Microsoft has rolled out a range of automated incident response tools for security teams in its Office 365 Advanced Threat Protection (APT) product a feature it first teased in preview in April this year.

With an upgraded API the new tools which use machine learning to react to a range of triggers in the email protection service can be integrated into existing security workflow solutions, like SIEMs, Microsoft said.

Automated Incident Response

The tools include automated, playbook-based investigations that are initiated when alerts such as user-reported phishing emails are reported.

These include automatic investigation when a user clicks a malicious link, clicks through a warning page, or malware is detected post-delivery. (Using signature-based detection of content that has been weaponised after delivery).

Users can also manually trigger investigations that follow an automated playbook, Microsoft said; a series of “carefully logged steps to comprehensively investigate an alert and offer… recommended actions.”

The release comes amid the common complaint from over-worked security teams that they are inundated with alerts, both genuine and false-positives, meaning workloads like correlating signals across multiple different systems is increasingly challenging, and alerts hard to prioritise.

Image of a clicked URL being assigned as malicious.
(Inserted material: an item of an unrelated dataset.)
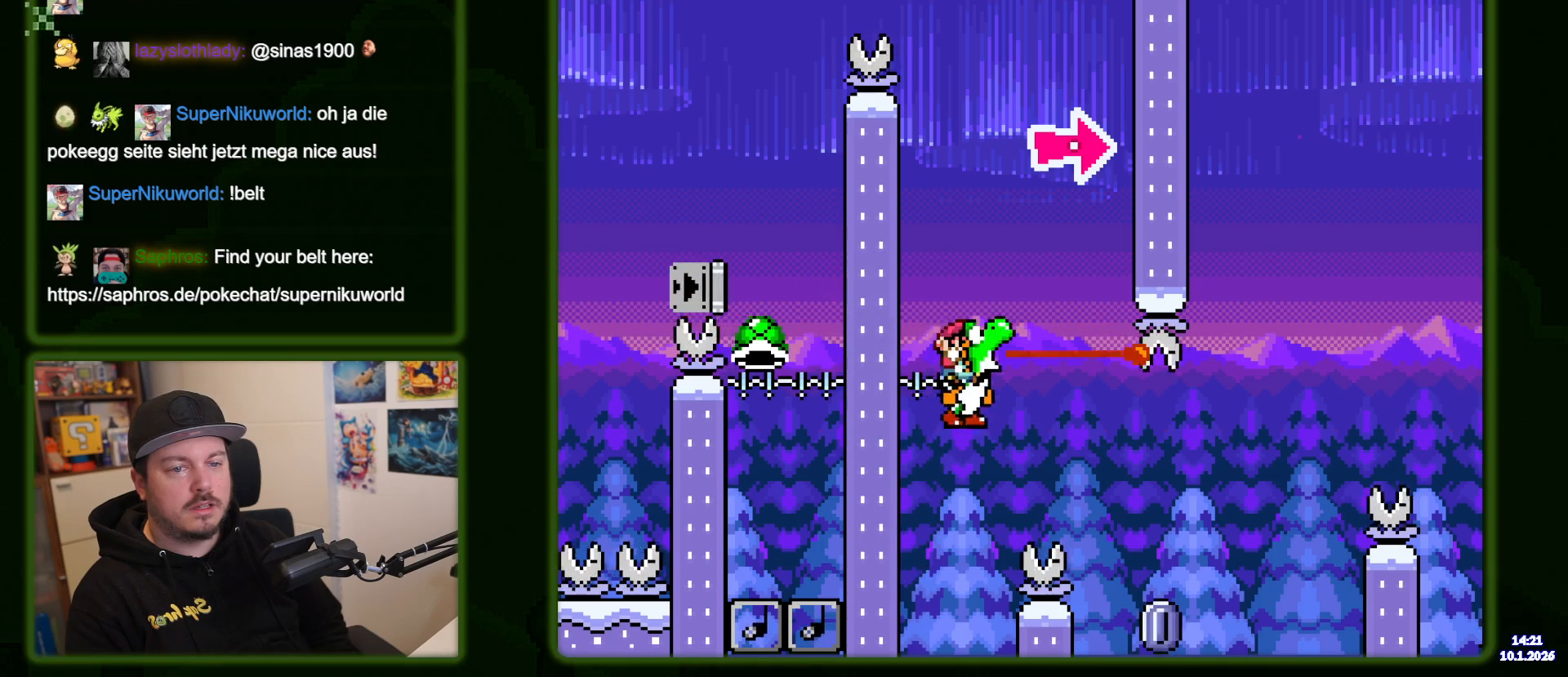
{"buttons": ["Y"], "events": [[433, "B", "up"], [450, "DPAD_RIGHT", "up"]]}
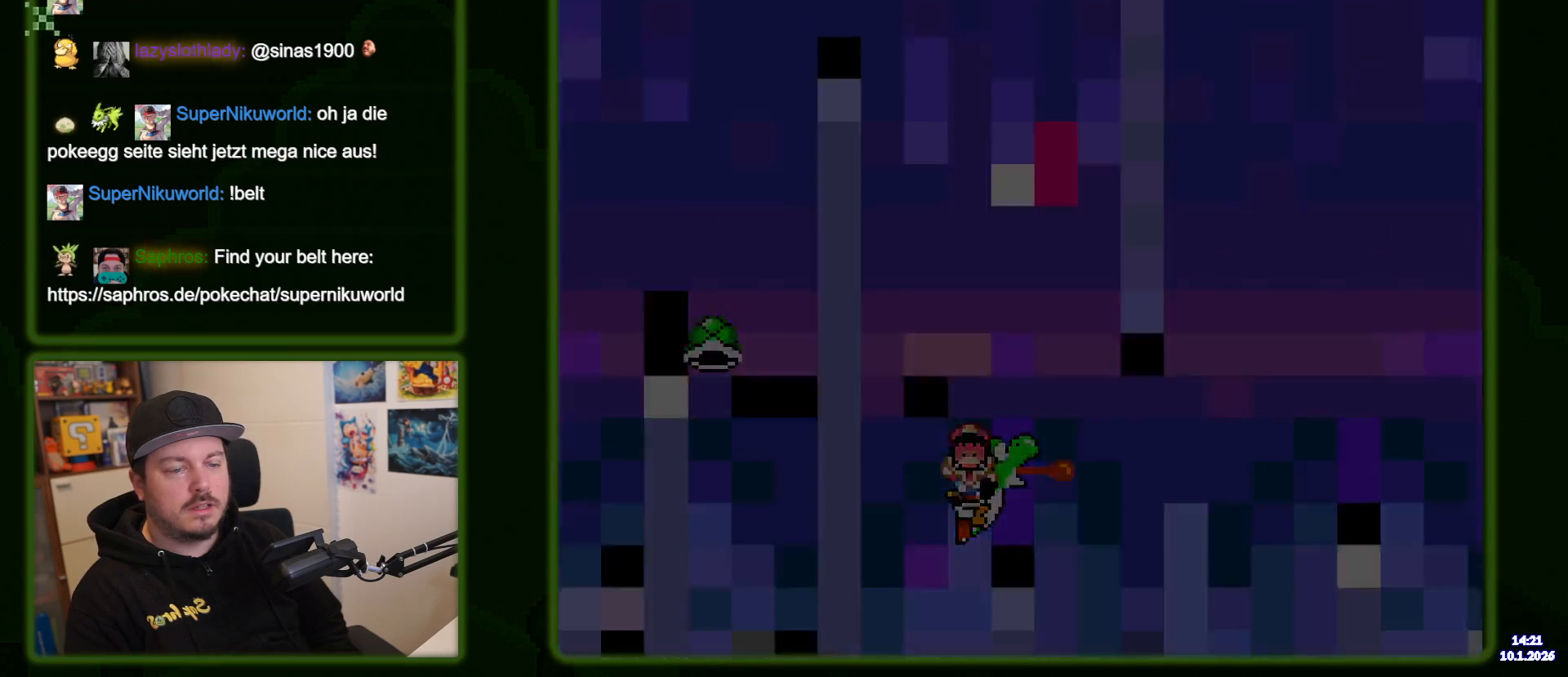
{"buttons": ["Y"], "events": []}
The release is the latest from one of the public cloud giants aimed at tackling the flood of alerts security teams deal with and automating away some of the investigation or threat-hunting elements of the role.

See also: ESET Agrees to Furnish Google’s Chronicle with Threat Data

Plenty of existing SIEMs also aim to help tackle that problem, with products from LogRhythm, IBM, Dell, Splunk and Exabeam among the most popular.

Google has also got in on the action, with Backstory, which launched in March 2019, letting companies upload, store, and analyse their internal security telemetry to detect and investigate potential cyber threats, by running Chronicle’s analytics engine over high-volume data such as DNS traffic, netflow, endpoint logs, proxy logs, etc. in Google Cloud.